Ёнджун хорошо помнит те времена, когда он еще совсем зеленый прибегал к Субину и Бомгю, а Госпожа Чхве приносила им в комнату сэндвичи с персиковым повидлом. Она передвигалась по дому, держась за поясницу. Её живот утяжелял ей походку, выпячивался сквозь свободное платье для беременных, и Ёнджун ловил себя на мысли, что ему бы очень хотелось приложиться ухом к нему и послушать, но попросить об этом не решался — слишком смущающе. Потом на свет появились две розовощекие девочки-двойняшки, а Госпожа Чхве, выждав полтора месяца, собрала вещи, прихватив бабушкины перстни, и уехала неизвестно куда.
— К нам из Хвасона прибыла бабушка, потому что папа тогда в нескольких школах преподавать начал, — Субин отвлеченно жует травинку, свесив ноги вниз с угора. Ёнджун глядит то на него, то на раскачивающуюся от ветра тарзанку. — Мы почти его не видели, только когда он глубокой ночью выходил на улицу покурить.

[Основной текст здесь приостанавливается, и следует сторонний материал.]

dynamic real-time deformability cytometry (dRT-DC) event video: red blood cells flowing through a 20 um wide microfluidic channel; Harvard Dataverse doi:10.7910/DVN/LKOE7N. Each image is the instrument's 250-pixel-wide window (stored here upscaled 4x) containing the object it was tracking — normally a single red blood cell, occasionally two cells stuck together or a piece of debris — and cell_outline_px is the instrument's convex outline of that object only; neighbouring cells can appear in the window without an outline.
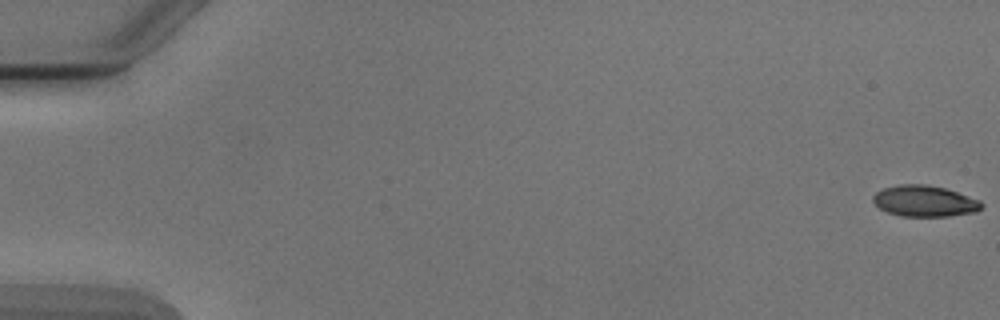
{"species": "Egyptian fruit bat (a non-hibernating species)", "species_latin": "Rousettus aegyptiacus", "temperature_condition": "cold", "stored_images_in_passage": 5, "camera_frame_rate_fps": 3000, "um_per_image_px": 0.085, "animal": {"sex": "male"}, "frame": {"image": 1, "passage_image": 1, "time_ms": 0.0, "image_size_px": [1000, 320], "cell_outline_px": [[984, 204], [976, 212], [948, 216], [900, 216], [888, 212], [880, 208], [872, 200], [872, 196], [876, 192], [884, 188], [900, 184], [924, 184], [944, 188], [980, 200]], "centroid_in_image_um": [78.58, 17.09], "position_along_channel_um": 6.4, "area_um2": 19.54}}
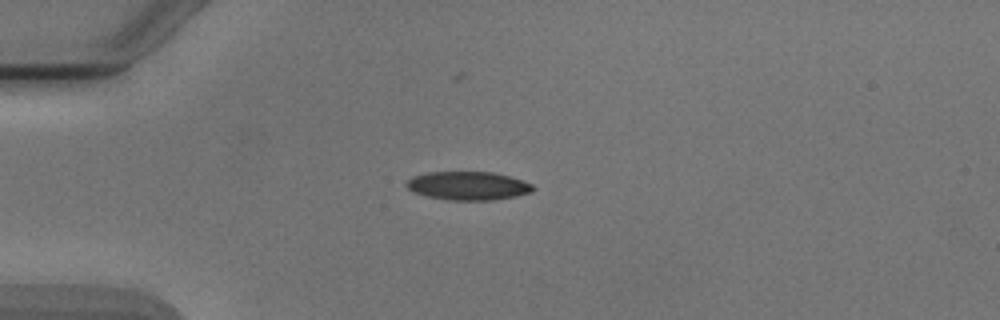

Дживон и Бомгю несли на себе разваливающегося Субина как могли, и ожидаемо ждали от Ёнджуна той же поддержки. Попытка попрощаться без ссоры провалилась, когда Бомгю в спину кинул, что Ёнджуну никогда не понять ни его, ни Субина, так что «может это хорошо, что ты сваливаешь? Всем без тебя будет только лучше». Эта шпилька обиды даже сейчас колет сердце, но опять же — разве Ёнджун виноват в том, что у него есть и мать и отец, и семья их крепкая?
— А потом бабушке стало плохо, и папа пригласил соцработника. Пришла Шихен-нуна и вот… как-то осталась. Спустя три года бабушка вернулась домой. Я и девочки к ней ездим на праздники.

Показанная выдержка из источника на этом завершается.